Records provided START

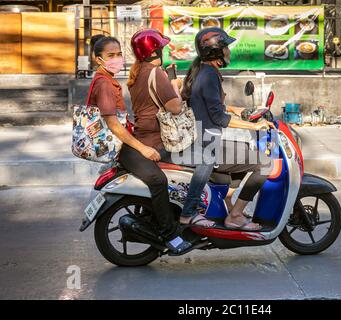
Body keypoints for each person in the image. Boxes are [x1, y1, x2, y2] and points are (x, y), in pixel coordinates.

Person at [89, 34, 192, 254]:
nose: (117, 59)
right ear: (98, 59)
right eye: (111, 56)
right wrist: (143, 148)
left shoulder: (110, 80)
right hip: (126, 148)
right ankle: (170, 235)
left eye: (118, 54)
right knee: (157, 180)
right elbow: (114, 126)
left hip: (127, 144)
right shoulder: (104, 84)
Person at [179, 27, 274, 231]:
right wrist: (255, 125)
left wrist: (237, 110)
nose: (229, 52)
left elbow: (208, 105)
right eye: (226, 48)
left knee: (245, 156)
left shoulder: (203, 72)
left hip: (206, 140)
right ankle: (236, 216)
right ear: (215, 52)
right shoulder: (209, 75)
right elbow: (219, 118)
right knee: (264, 163)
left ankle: (230, 204)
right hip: (208, 144)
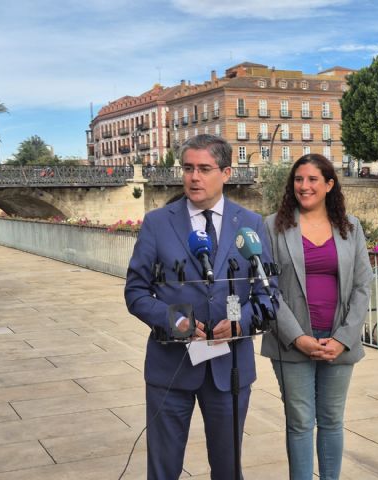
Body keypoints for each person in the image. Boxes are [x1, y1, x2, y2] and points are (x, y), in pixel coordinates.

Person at [125, 134, 274, 479]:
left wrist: (242, 323)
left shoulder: (250, 223)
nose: (194, 177)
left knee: (227, 469)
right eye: (188, 168)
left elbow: (267, 293)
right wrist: (176, 320)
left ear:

Records provided END

Would you please output the listing above exactly, leaving out the pictures?

Body keypoints for each person in the image. Boxes are [x1, y1, x2, y2] and points are (x, y), in pixel coordinates.

Person at [89, 34, 192, 254]:
nose: (117, 59)
right ear: (98, 59)
right eye: (111, 56)
right wrist: (143, 148)
left shoulder: (110, 80)
right hip: (126, 148)
right ankle: (170, 235)
left eye: (118, 54)
right knee: (157, 180)
right elbow: (114, 126)
left hip: (127, 144)
right shoulder: (104, 84)
Person at [179, 27, 274, 231]:
right wrist: (255, 125)
left wrist: (237, 110)
nose: (229, 52)
left elbow: (208, 105)
right eye: (226, 48)
left knee: (245, 156)
left shoulder: (203, 72)
left hip: (206, 140)
right ankle: (236, 216)
right ear: (215, 52)
right shoulder: (209, 75)
right elbow: (219, 118)
right knee: (264, 163)
left ankle: (230, 204)
right hip: (208, 144)
Body keypoints for each person in the image. Boxes are [x1, y1, x2, y2] and points are (x, y), in pixel coordinates.

Person at [125, 134, 274, 479]:
left wrist: (242, 323)
left shoulder: (250, 223)
nose: (194, 177)
left knee: (227, 469)
right eye: (188, 168)
left elbow: (267, 293)
right wrist: (176, 320)
left ear:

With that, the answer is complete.